Despite a number of well-designed components are nowadays widespread and readily available for extracting facts and relations (so-called tuples) from texts, tapping information in large collections of texts still raises a number of issues. The technology embedded in a typical knowledge extraction pipeline is fraught with shortcomings: coreference resolution, named-entity resolution and parsing errors are collapsing so that many tuples (if not the vast majority) are simply useless. Also, most works are targeting very frequent entities and relations, which exclude a large quantity of information on domain specific texts that are pervasive over the Web.

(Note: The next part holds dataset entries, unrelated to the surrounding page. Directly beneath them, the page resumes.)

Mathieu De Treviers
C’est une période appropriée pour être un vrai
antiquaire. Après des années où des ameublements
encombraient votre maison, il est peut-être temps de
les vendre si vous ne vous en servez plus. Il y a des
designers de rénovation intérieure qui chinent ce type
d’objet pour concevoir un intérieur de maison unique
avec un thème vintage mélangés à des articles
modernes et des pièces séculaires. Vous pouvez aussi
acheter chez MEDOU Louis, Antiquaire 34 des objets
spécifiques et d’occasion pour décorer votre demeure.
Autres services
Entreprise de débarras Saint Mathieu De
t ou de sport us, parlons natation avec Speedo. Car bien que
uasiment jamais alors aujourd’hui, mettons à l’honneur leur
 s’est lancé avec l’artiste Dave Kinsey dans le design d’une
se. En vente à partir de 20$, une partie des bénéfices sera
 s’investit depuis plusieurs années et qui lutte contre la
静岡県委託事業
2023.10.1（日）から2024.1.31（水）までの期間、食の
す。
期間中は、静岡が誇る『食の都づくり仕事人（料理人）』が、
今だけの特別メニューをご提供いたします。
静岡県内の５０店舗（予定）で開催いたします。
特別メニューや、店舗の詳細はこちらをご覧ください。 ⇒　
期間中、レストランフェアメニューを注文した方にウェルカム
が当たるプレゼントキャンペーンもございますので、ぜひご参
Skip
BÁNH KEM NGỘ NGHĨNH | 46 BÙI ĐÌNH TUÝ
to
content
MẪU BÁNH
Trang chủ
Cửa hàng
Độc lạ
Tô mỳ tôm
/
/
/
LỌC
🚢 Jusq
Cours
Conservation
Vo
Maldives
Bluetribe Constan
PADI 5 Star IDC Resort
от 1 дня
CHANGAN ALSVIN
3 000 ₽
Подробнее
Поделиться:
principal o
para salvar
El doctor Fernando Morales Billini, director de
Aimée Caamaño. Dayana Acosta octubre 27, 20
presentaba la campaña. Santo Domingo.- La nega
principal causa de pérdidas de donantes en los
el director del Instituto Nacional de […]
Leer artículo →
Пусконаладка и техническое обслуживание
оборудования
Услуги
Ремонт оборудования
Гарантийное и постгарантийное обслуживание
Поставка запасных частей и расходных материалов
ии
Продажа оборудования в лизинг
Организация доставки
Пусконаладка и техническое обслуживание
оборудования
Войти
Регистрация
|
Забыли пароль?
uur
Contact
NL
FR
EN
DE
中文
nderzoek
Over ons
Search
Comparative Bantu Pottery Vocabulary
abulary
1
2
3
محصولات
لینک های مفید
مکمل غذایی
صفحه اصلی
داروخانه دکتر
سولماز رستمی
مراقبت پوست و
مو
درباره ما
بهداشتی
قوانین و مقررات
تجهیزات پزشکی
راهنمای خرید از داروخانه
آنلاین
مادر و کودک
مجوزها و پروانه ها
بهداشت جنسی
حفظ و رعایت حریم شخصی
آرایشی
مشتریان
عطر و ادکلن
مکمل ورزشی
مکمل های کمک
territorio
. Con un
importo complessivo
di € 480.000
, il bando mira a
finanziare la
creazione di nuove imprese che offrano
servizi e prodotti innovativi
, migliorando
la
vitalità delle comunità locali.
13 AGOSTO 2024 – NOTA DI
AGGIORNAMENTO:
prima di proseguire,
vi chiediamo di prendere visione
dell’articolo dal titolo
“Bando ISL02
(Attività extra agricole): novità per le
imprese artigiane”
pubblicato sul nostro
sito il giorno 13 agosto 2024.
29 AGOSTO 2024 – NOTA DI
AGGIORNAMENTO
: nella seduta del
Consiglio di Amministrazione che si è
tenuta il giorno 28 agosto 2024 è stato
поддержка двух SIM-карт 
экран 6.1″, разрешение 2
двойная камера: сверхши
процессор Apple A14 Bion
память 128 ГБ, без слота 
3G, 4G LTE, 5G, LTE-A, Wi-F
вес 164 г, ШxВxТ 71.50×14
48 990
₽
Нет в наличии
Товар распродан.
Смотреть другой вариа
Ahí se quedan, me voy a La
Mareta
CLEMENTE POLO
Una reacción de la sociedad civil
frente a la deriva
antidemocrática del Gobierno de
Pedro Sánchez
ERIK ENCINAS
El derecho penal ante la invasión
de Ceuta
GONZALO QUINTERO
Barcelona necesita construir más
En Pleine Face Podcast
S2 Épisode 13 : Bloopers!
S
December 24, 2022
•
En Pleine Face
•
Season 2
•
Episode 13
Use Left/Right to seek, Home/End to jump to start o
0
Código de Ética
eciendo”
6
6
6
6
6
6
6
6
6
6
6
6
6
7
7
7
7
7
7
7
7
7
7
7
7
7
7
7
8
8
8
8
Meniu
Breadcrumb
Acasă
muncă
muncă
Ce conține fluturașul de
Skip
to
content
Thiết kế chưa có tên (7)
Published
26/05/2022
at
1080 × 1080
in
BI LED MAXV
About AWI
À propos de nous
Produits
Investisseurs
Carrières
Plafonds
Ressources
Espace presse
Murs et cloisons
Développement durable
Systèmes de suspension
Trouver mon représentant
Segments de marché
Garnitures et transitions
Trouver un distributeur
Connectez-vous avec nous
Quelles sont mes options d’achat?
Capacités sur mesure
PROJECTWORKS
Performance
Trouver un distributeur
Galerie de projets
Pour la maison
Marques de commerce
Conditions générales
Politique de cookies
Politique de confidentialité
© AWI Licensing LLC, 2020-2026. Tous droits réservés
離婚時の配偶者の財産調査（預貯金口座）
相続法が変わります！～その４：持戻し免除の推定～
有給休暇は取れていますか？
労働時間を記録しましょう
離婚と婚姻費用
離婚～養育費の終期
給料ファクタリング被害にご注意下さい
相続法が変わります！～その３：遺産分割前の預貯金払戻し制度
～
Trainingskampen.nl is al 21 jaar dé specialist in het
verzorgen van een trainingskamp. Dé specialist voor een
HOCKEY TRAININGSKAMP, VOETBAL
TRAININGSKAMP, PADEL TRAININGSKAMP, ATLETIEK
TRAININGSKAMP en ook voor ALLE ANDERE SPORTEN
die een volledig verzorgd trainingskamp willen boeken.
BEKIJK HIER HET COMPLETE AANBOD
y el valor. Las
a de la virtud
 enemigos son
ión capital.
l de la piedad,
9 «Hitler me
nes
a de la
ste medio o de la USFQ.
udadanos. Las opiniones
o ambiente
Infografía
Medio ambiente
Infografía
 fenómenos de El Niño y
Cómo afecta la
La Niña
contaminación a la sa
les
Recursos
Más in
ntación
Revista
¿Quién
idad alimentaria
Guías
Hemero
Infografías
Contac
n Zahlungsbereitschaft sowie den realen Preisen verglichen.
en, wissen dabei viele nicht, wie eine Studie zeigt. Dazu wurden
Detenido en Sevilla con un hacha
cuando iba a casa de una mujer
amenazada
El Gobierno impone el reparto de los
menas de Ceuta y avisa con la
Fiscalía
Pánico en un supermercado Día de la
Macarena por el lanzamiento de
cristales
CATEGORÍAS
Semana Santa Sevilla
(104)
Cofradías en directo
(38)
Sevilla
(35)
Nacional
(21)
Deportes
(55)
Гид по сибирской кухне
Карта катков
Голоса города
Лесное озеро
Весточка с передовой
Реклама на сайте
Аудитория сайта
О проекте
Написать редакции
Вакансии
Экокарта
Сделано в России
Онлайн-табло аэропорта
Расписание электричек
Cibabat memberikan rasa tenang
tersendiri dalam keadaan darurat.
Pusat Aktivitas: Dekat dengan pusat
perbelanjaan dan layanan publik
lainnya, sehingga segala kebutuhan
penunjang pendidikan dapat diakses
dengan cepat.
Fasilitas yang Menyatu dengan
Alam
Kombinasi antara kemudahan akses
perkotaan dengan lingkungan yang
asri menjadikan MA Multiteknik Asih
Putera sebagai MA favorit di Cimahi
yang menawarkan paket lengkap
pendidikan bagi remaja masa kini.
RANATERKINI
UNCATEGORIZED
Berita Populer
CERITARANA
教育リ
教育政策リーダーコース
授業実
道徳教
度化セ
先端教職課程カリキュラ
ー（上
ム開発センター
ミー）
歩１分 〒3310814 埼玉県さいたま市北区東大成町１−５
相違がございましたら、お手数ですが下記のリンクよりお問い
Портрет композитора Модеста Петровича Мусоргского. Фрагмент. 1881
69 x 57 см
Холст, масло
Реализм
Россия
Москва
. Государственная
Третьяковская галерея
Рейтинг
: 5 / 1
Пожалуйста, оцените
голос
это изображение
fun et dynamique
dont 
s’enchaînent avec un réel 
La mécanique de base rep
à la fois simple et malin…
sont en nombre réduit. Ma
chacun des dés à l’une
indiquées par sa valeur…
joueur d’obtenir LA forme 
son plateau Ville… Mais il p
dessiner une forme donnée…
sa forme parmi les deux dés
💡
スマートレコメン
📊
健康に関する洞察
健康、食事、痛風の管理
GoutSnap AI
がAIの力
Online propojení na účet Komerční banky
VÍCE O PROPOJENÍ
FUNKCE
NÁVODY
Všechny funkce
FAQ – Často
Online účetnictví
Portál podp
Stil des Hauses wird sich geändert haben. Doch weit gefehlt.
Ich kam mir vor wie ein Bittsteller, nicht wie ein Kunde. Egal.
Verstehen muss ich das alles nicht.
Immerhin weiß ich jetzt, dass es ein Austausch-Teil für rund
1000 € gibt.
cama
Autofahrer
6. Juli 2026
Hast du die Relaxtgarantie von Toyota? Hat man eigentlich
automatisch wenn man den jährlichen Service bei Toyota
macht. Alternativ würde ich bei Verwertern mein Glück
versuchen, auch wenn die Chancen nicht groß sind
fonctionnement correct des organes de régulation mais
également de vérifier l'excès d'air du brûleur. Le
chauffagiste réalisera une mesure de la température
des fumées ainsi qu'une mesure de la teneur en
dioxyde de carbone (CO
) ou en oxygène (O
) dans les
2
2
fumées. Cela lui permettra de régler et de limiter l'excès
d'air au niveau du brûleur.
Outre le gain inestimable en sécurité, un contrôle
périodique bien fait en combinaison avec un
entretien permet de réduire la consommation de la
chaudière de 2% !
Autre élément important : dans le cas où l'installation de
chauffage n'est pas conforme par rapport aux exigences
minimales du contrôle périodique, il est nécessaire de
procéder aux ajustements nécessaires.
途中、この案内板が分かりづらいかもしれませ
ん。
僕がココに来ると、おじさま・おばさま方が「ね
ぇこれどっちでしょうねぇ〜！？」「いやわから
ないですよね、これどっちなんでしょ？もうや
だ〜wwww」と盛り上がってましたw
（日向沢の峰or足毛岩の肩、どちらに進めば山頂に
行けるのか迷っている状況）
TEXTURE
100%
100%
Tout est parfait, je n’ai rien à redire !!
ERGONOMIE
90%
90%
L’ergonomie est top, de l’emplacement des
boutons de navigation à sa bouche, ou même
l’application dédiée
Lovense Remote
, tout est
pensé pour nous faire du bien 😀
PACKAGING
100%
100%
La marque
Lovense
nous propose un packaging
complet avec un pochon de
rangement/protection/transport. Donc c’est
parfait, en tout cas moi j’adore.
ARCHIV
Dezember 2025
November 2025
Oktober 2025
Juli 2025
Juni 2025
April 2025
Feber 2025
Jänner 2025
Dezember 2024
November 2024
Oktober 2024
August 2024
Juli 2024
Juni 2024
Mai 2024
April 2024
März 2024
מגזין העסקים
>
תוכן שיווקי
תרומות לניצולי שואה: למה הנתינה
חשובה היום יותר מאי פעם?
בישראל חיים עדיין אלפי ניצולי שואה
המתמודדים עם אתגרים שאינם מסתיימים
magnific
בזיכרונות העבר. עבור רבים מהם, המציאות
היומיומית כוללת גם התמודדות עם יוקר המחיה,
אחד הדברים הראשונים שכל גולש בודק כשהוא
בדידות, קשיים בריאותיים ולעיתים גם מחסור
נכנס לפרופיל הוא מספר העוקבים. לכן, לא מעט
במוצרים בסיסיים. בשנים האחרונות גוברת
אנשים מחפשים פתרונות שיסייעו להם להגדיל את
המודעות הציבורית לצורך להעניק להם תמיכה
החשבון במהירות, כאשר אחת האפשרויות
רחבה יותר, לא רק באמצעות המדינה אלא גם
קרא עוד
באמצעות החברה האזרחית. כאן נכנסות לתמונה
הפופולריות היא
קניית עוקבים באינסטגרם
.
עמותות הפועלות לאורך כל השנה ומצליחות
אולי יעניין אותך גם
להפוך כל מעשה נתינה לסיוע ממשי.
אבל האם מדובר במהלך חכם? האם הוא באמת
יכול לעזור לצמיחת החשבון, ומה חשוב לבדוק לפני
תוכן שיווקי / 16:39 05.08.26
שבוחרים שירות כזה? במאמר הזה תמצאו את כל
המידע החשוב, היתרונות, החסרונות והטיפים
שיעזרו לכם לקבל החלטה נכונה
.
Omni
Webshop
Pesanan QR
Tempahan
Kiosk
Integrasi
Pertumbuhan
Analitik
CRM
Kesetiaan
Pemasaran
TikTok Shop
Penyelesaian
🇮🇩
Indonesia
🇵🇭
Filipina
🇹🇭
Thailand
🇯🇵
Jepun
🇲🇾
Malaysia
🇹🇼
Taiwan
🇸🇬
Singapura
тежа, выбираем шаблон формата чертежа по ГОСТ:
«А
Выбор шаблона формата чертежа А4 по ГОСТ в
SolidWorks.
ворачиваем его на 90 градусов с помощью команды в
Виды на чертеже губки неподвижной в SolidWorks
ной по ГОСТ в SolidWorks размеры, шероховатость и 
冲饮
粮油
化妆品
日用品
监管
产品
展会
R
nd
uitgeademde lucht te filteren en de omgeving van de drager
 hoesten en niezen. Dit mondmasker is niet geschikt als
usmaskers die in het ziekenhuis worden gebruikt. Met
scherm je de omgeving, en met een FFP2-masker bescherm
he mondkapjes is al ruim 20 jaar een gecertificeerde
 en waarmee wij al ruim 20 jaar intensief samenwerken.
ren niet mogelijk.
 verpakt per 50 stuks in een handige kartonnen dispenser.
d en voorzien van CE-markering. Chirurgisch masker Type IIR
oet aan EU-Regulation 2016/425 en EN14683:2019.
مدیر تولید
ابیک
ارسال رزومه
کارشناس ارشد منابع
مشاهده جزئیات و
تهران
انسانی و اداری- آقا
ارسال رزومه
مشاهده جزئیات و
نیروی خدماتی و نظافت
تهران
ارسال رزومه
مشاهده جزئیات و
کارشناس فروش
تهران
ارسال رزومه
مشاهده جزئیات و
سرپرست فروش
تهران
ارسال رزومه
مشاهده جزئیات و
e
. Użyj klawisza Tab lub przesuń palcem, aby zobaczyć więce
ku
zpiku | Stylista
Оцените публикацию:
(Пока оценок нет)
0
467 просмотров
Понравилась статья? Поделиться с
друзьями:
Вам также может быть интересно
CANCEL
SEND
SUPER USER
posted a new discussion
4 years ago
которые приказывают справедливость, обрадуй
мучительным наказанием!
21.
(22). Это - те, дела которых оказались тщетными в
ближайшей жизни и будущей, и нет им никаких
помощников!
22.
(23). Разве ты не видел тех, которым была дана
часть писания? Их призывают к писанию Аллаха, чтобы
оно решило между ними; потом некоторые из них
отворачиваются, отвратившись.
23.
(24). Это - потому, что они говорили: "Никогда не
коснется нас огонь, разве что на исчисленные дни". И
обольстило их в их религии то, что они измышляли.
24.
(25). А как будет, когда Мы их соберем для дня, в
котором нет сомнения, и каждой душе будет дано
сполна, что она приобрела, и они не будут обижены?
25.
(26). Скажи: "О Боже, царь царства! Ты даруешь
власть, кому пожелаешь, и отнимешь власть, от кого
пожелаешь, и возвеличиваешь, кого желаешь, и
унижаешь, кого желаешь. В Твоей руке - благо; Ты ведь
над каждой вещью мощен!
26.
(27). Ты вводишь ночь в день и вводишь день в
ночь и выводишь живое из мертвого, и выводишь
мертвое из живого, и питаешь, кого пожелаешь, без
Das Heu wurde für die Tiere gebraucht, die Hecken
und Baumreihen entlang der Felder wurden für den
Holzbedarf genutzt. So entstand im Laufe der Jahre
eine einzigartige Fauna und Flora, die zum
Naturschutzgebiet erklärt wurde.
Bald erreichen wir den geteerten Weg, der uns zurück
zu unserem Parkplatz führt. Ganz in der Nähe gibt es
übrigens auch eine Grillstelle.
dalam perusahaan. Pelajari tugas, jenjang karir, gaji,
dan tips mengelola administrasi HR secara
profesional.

Our long term objective consists in developing the necessary expertise in populating, curating, maintaining and using a KB. Our proposal departs from several existing initiatives by a number of key factors. First, since specific domains are prevalent over the Web, we want our technology to be domain aware. Second, since today's world is multi-lingual and because not everything is written in English, we further want our technology to be multi-lingual in nature. Last, most works are devoted to develop fully automatic technology for assisting humans. In our proposal, we are interested in measuring how much gaming with a purpose can make humans assist the computer.
In order to succeed, we target in this proposal the development of deFacto, a multi-domain, bilingual KB (French -- English) acquired iteratively from texts mined over the web, with the help of feedback collected from users via serious gaming.